Δ1MAX (%)	1.03	1.00	1.00	0.99
R1 (μm)	24.72	24.96	25.01	25.21
Core Alpha	2.025	2.025	2.026	2.016
R2 (μm)	24.18	24.45	24.59	24.60
W2 (μm)	0.55	0.51	0.42	0.61
Δ3MIN (%)	−0.37	−0.41	−0.40	−0.41
R3 (μm)	34.17	34.54	34.69	34.78
RΔ3MIN (μm)	33.57	33.94	34.09	34.18
V3 (%-microns2)	−113.30	−127.39	−125.19	−132.09
OFL Bandwidth at 1310	19.98	21.75	11.91	8.00
nm (GHz-km)
minEMBc at 1310 nm	20.11	19.74	12.26	7.32
(GHz-km)
Numerical Aperture	0.210	0.206	0.207	0.205
Optical Core Diameter	50.93	51.42	51.52	51.93
2 × 15 mm diameter	0.02	0.02	0.02	0.02
bend loss 850 nm
2 × 15 mm diameter	0.14	0.12	0.13	0.12
bend loss 1310 nm

Set forth below in Table 4 are further modeled examples of multimode optical fibers, as well as properties, according to some embodiments.
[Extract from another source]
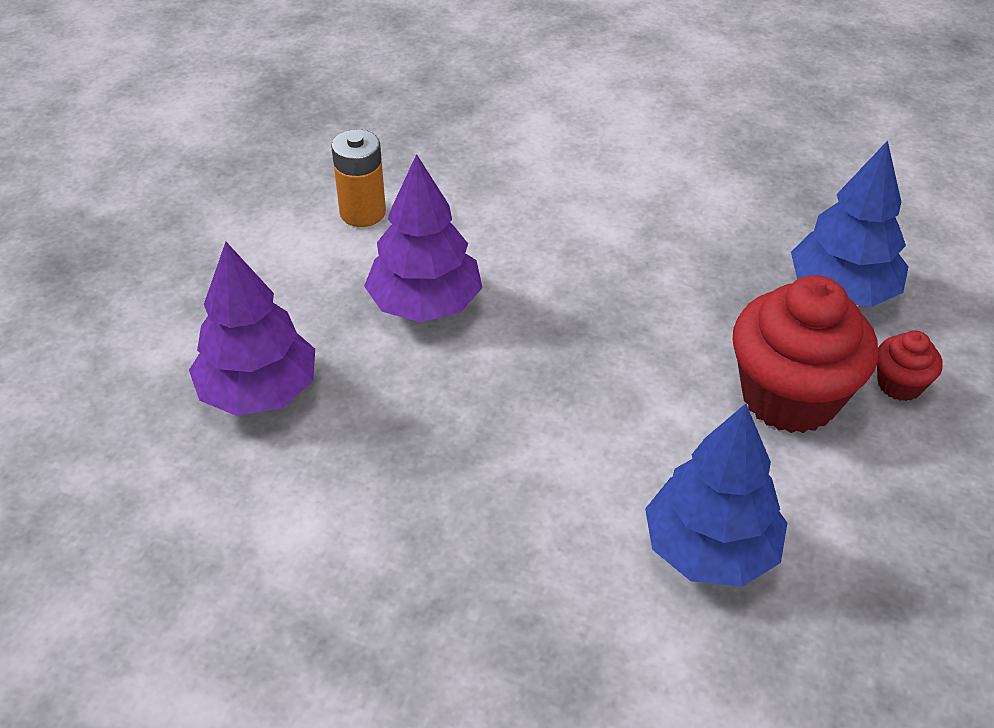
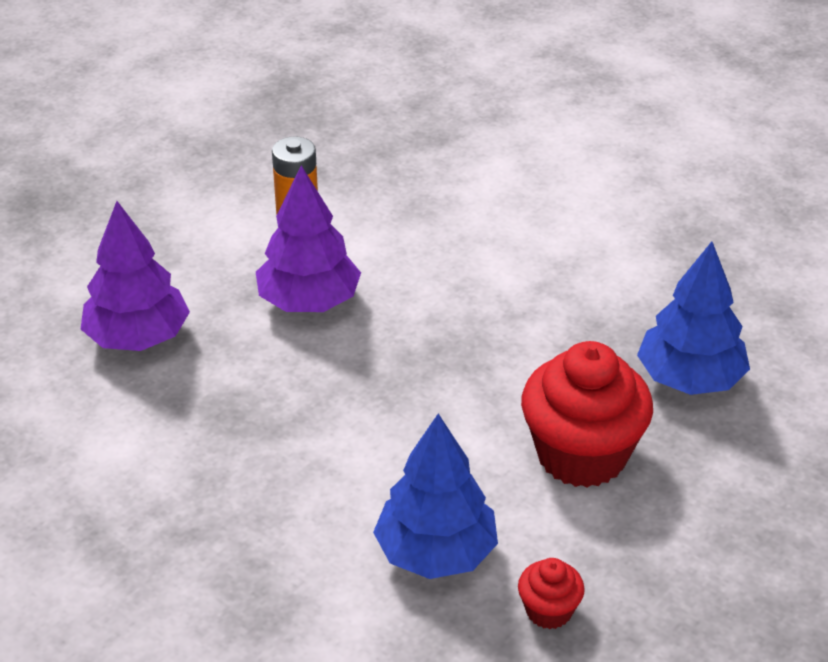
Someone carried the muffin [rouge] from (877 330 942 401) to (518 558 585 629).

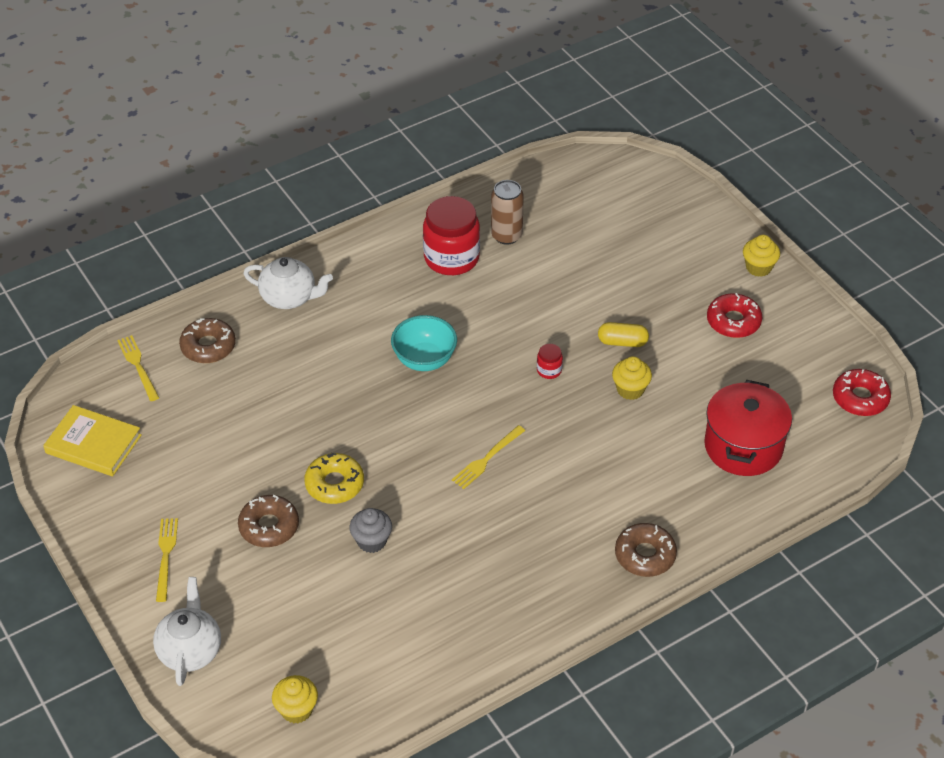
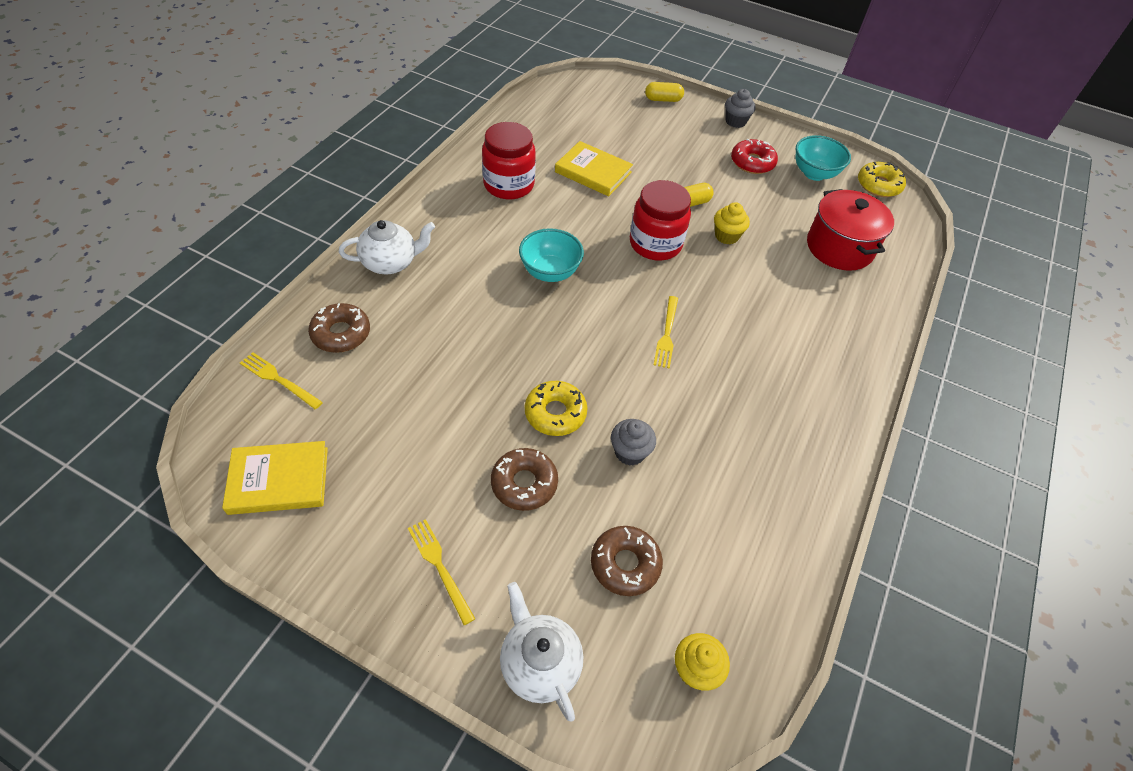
Someone took away the canette [marron] at (491 180 524 245). Someone repainted the muffin [jaune] at (743 235 780 277), which became the muffin [gris] at (725 89 756 128). Someone scaled the bocal [rouge] at (537 344 563 379) by 2.33. Someone repainted the beignet [rouge] at (833 369 891 416), which became the beignet [jaune] at (858 162 906 197). Someone carried the beignet [marron] from (615 523 677 577) to (591 526 663 596). Someone put down the gélule [jaune] at (645 82 684 102). Someone put down the bol [turquoise] at (796 135 851 181). Someone put down the livre [jaune] at (555 141 633 196).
Examples P011, P012, and P013 include similar or substantially the same trench volumes V₃, but the depths and widths of the respective trench regions may be varied to accommodate different process conditions while still achieve desired bend loss performance.

	TABLE 4
	P011	P012	P013

	Δ1MAX (%)	0.974	0.974	0.974
	Core Alpha	2.12	2.12	2.12
	R1 (μm)	24.05	24.05	24.05
	R2 (μm)	24.235	24.235	24.235
	R3 (μm)	35.15	33.485	31.82
	RΔ3MIN (μm)	35.15	33.485	31.82
	Δ3MIN (%)	−0.3894	−0.5	−0.615
	V3 (%-microns2)	136.47	140.27	143.71
	Numerical Aperture	0.2006	0.2009	0.2012
	2 × 15 mm diameter	0.02	0.02	0.01
	bend loss 850 nm*
	2 × 15 mm diameter	0.12	0.11	0.10
	bend loss 1310 nm*
	*Assuming 50 μm nominal core diameter.

FIG. 7 shows relative refractive index profiles of examples P011, P012, and P013 with triangular trenches, as well as a measured refractive index profile of an OM4 fiber P01 with a depressed index trench region having a substantially square trench.

Set forth below in Table 5 are modeled bandwidth values for examples P011, P012, P013 of Table 4, as well as the OM4 fiber P01 shown in FIG. 7. As shown in Table 5, the multimode optical fibers having a triangular trench described herein are capable of exhibiting greater bandwidths than the OM4 fiber with a depressed index trench region.

	TABLE 5
	P01	P011	P012	P013

	OFL (GHz-km)	4.48	5.30	7.52	6.04
	EMB1 (GHz-km)	5.50	5.53	5.56	5.57
	EMB2 (GHz-km)	6.14	6.25	6.77	6.58
	EMB3 (GHz-km)	11.13	11.45	11.45	11.23
	EMB4 (GHz-km)	6.36	9.25	9.78	8.41
	EMB5 (GHz-km)	6.17	9.80	9.83	8.31
	EMB6 (GHz-km)	5.03	6.01	7.82	6.97
	EMB7 (GHz-km)	5.70	7.20	7.88	7.17
	EMB8 (GHz-km)	6.28	6.69	7.10	6.80
	EMB9 (GHz-km)	7.08	8.74	9.05	8.09
	EMB10 (GHz-km)	7.15	8.29	8.30	7.81
	minEMBc (GHz-km)	5.03	6.01	6.77	6.58

It will be apparent to those skilled in the art that various modifications and variations can be made to the embodiments described herein without departing from the spirit and scope of the claimed subject matter. Thus, it is intended that the specification cover the modifications and variations of the various embodiments described herein provided such modification and variations come within the scope of the appended claims and their equivalents.